My dogs have a consciousnes of self and of others. They all empathized when one of my "pack" hurt his back a few months ago.
I remember being told in 5th grade, (according to the science of the day) dogs can't think, they only respond by instinct. Every kid in the class protested. They were right.
Once again the hubris of science, which is just as bad as religion in putting humans at the forefront of all species, is trotted out to leave a bad taste in all of our mouths.
Nim could, the failure of the scientist's approach could not.
Next time, RTFA:
"Chimps have also shown a deep capacity for empathy. When one family of chimps experiences a death, "other chimpanzees come over and comfort them," de Waal said."
There is a difference between empathy and cognition.
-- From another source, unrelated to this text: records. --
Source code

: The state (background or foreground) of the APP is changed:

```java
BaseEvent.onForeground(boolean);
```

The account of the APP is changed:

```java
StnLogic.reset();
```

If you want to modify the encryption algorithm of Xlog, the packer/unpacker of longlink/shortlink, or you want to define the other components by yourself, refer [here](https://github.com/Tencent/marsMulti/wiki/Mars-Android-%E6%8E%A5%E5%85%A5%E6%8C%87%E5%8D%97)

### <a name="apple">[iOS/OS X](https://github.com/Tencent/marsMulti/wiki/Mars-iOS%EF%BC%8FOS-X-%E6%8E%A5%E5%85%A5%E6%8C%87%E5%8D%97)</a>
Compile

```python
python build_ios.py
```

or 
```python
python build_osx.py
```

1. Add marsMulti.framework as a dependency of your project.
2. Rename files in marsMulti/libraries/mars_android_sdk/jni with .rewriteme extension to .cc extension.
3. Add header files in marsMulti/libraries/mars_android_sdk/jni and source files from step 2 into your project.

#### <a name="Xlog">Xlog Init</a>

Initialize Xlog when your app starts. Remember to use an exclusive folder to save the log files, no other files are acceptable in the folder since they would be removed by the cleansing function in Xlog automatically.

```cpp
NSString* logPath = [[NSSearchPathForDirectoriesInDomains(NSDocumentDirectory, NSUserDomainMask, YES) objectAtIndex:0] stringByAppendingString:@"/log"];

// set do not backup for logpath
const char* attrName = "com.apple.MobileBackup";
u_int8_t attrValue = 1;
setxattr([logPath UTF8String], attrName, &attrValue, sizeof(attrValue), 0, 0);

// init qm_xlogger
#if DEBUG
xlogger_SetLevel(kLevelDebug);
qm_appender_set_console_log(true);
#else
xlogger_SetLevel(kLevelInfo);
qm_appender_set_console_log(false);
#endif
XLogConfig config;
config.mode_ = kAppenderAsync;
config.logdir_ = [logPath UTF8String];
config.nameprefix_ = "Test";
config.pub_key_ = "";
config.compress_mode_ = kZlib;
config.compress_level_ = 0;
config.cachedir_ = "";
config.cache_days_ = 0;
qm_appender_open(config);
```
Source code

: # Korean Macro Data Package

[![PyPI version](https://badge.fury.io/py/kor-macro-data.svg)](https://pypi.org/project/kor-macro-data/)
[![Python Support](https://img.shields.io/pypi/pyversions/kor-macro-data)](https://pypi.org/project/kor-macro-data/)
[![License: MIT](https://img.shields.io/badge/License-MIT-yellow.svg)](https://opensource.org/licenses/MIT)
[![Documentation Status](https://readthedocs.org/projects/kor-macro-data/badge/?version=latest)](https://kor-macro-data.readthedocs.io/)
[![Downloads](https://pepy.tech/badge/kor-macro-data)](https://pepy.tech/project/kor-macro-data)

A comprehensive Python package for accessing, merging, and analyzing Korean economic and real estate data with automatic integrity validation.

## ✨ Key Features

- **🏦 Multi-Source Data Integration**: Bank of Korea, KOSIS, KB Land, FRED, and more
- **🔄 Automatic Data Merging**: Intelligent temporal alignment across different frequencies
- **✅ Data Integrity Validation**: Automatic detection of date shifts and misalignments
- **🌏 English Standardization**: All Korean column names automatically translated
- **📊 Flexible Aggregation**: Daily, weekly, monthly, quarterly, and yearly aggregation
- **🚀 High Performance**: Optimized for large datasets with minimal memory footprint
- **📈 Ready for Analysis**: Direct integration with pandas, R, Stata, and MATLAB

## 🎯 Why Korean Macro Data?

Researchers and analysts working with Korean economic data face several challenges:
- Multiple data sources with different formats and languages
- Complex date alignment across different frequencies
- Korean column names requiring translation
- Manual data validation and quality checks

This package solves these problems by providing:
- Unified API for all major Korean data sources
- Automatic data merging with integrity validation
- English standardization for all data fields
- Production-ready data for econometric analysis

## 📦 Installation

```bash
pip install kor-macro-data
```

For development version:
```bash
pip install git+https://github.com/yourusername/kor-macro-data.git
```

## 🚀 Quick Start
How can a being have empathy without cognition? You can't empathize with a situation you can't comprehend.
That's how I can empathize with your inability to grasp the relationship between the two, busy as you are attacking others' thoughtful comments with childish, tweety abbreviations (RTFA, really?) instead of using the cognition God gave you, and this poor dead chimpanzee.
Not necessarily commenting on this article, but it is hard to RTFA when the articles change. I've noticed many times people post, then the article changes, and new posts blast them for "not reading". However, information was deleted, added or changed.
Just a comment.
I've noticed that too. It's actually quite common.
Yes, Please speak English. RTFA means nothing to me.
Secondly the comment was specifically on the thread about Nim the chimp. Not my fault if they changed subjects and not much cognition going on if their threads are that glitchy.
Third, only one species enages in snottiness and it's not dogs or chimps, who possess both empathy and cognition. It's the two legged egocentric pack animals known as humans who do that.